This is the problem with retirement systems built on Ponzi schemes. The low birth rate has accelerated the inevitable crash.
If my understanding is correct, Norway has a system based on investment in the country's economy, in particular oil production in the North Sea. And they are not needing the same austerity measures to retirement benefits.

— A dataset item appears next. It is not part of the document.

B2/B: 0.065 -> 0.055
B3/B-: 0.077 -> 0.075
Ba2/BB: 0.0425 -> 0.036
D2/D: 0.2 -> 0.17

I assume you are unfamiliar with how pensions in Denmark work. While there is an unfunded social security part that is paid for through taxes, >90% of Danish workers have "occupational pension plans" that they contribute about 15% of their salary to. By the time they retire, they have saved on average 2 million DKK [https://www.dst.dk/en/Statistik/emner/arbejde-og-indkomst/fo...], so about 300,000 USD. At that time, life expectancy is about 20 years, so that is about 15,000 USD per year from individual capital-backed schemes alone. For the 60% of Danes that are home owners, this alone could probably cover all basic living expenses outside of very HCOL areas.
In that way, Denmark already strikes a good balance between purely tax-based schemes (that you are probably referring to as "Ponzi") and socially detrimental schemes like a pure Austrian backpack approach (which would leave people that cannot work in deep poverty).
If my understanding is correct, Norway has a system based on investment in the country's economy, in particular oil production in the North Sea. And they are not needing the same austerity measures to retirement benefits.